** start **

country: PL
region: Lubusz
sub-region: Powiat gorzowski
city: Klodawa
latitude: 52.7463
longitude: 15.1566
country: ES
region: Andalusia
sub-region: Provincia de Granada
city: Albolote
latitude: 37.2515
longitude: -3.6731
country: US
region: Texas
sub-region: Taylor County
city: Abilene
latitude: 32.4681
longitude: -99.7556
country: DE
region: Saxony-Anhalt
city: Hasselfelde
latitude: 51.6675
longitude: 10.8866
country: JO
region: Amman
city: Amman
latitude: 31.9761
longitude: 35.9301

** end **
** start **

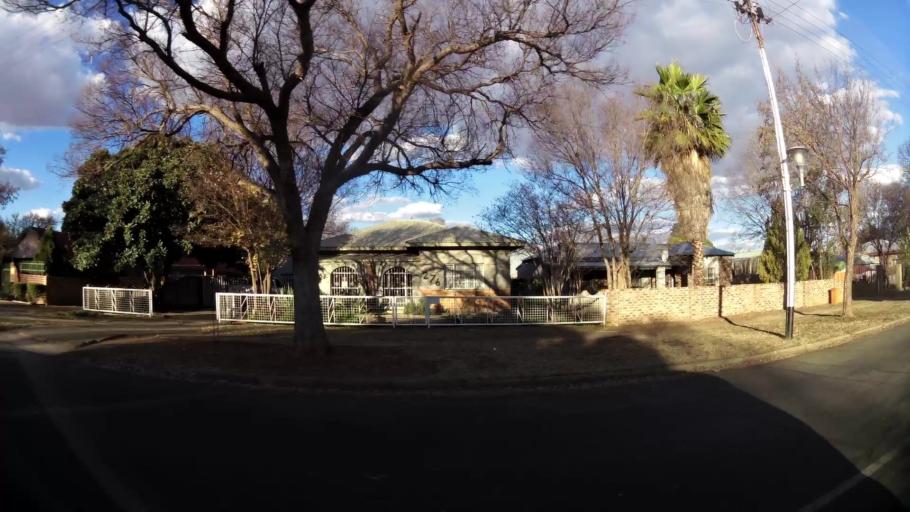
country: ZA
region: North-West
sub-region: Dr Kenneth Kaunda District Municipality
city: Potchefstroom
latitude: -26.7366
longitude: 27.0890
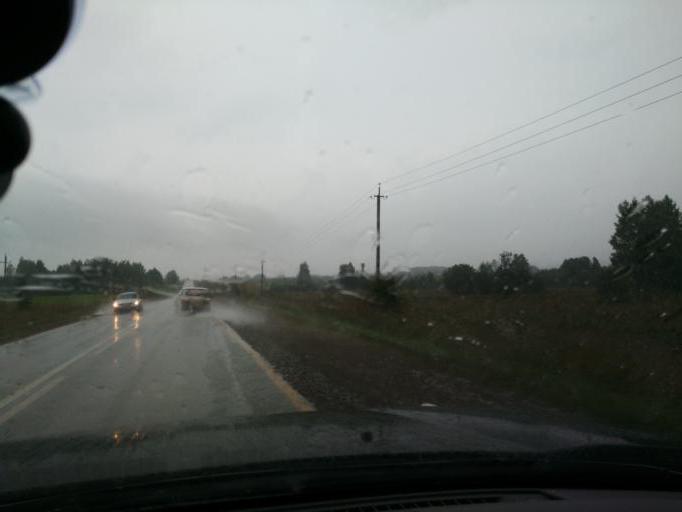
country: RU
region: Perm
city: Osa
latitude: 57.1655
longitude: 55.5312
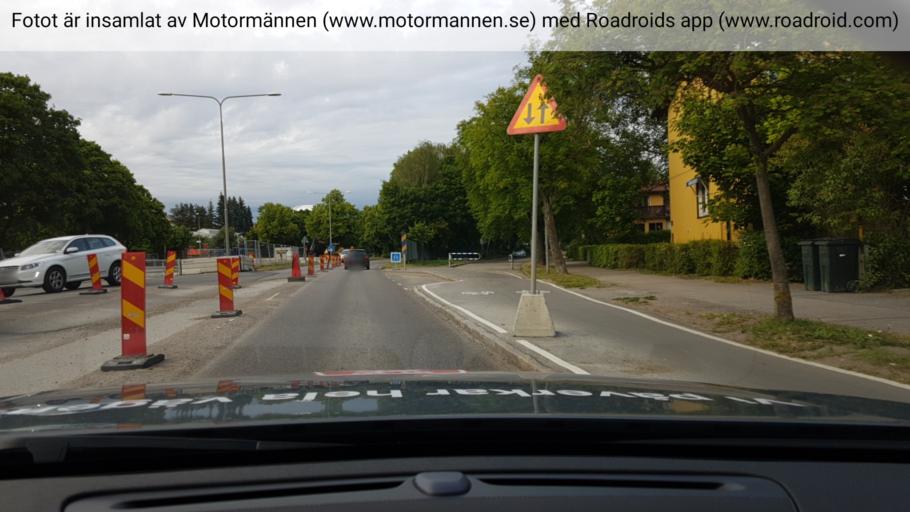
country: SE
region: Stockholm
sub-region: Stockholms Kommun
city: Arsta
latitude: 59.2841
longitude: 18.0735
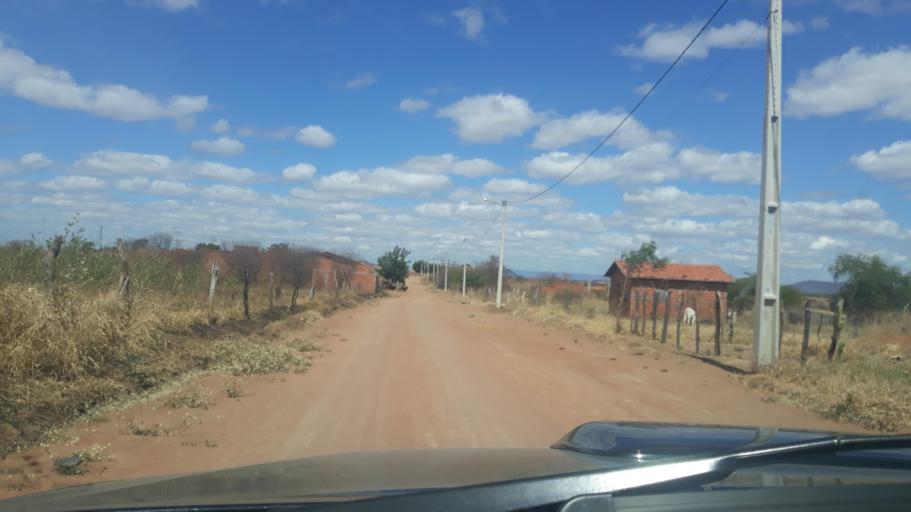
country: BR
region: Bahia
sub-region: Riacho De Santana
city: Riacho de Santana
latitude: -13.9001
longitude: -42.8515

** end **
** start **

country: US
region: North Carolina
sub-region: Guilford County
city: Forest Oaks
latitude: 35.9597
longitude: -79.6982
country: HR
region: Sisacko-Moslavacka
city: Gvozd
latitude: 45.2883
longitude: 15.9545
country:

** end **

THE EXERCISE:
Copy the material verbatim, starting with the line containing "country: PL" and ending with the line containing "latitude: 31.9761", both lines included.

THE RESULT:
country: PL
region: Lubusz
sub-region: Powiat gorzowski
city: Klodawa
latitude: 52.7463
longitude: 15.1566
country: ES
region: Andalusia
sub-region: Provincia de Granada
city: Albolote
latitude: 37.2515
longitude: -3.6731
country: US
region: Texas
sub-region: Taylor County
city: Abilene
latitude: 32.4681
longitude: -99.7556
country: DE
region: Saxony-Anhalt
city: Hasselfelde
latitude: 51.6675
longitude: 10.8866
country: JO
region: Amman
city: Amman
latitude: 31.9761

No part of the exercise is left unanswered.